> [WORK INSTRUCTIONS]
**1.** In the passage on software complexity, how do modern developers think of their software?
**2.** Write out the portion of the passage on software complexity starting at "One of the primary" and ending at "and more convenient.".

> [GIVEN PASSAGE]
One of the primary reasons is that over time, companies have prioritized augmenting existing systems to deal with scale and complexity, instead of re-engineering them to be simpler. In the modern day, developers think of their software as a stack - layers of software that they stitch together into a working system. These layers are themselves bloated and complicated. What should be a straightforward program to respond to socket requests somehow has become a Javascript application using NodeJS, requiring thousands of dependencies. This exponential increase in the complexity of software is part of why software's increase in inefficiency has beaten the billion fold increase in efficiency of hardware. Software complexity has been driven by developers and organizations taking advantage of hardware efficiency gains to make their lives easier and more convenient.

Writing a web server with Javascript in NodeJS is much simpler than trying to do the same in C++, or C. But, critically, it's not billions of times simpler. It's not even a hundred times simpler. Modern software is making a poor tradeoff between performance and simplicity. And it's not just language/technology choice, popular libraries across most languages demonstrate this same trend of increasing their complexity and their inefficiency as time progresses. This is driven by developers continually trying to solve complexity by shoving it behind some simple interface. This is always easier than actually simplifying the system.

These towers of complexity atop which developers precariously balance themselves are unreliable, slow, and hard to understand. This is part of why modern software is so buggy, modern sofware has millions of lines of potential points of failure - mainly from all the program's dependencies. But, this doesn't fully explain why modern software is in such a bad state. Even with this mountain of complexity, it's still possible to create excellent, reliable products. The modern tech industry has forgotten that software is an engineering discipline, and should be approached in much the same way that an industrial engineer might build a bridge. There are fundamental engineering principles that are almost completely absent in software, whose absence significantly contribute to the mess we're in.

Developers and organizations need to develop a proper engineering mindset when building software. A mindset which focuses on an allergy to complexity, and a fixation on pushing software to its breaking point.

> [SOURCE DATA]
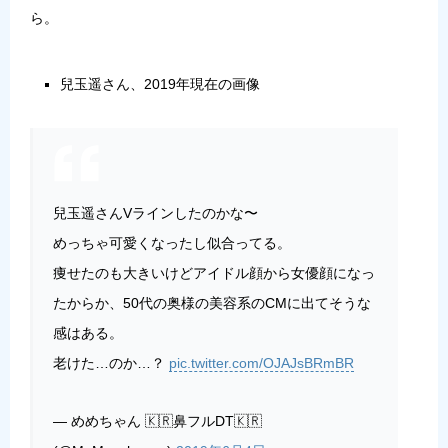
ら。
兒玉遥さん、2019年現在の画像
兒玉遥さんVラインしたのかな〜
めっちゃ可愛くなったし似合ってる。
痩せたのも大きいけどアイドル顔から女優顔になっ
たからか、50代の奥様の美容系のCMに出てそうな
感はある。
老けた…のか…？
pic.twitter.com/OJAJsBRmBR
— めめちゃん 🇰🇷鼻フルDT🇰🇷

> [YOUR WRITTEN ANSWERS]
**1.** As a stack: layers of software that they stitch together into a working system.

**2.**
One of the primary reasons is that over time, companies have prioritized augmenting existing systems to deal with scale and complexity, instead of re-engineering them to be simpler. In the modern day, developers think of their software as a stack - layers of software that they stitch together into a working system. These layers are themselves bloated and complicated. What should be a straightforward program to respond to socket requests somehow has become a Javascript application using NodeJS, requiring thousands of dependencies. This exponential increase in the complexity of software is part of why software's increase in inefficiency has beaten the billion fold increase in efficiency of hardware. Software complexity has been driven by developers and organizations taking advantage of hardware efficiency gains to make their lives easier and more convenient.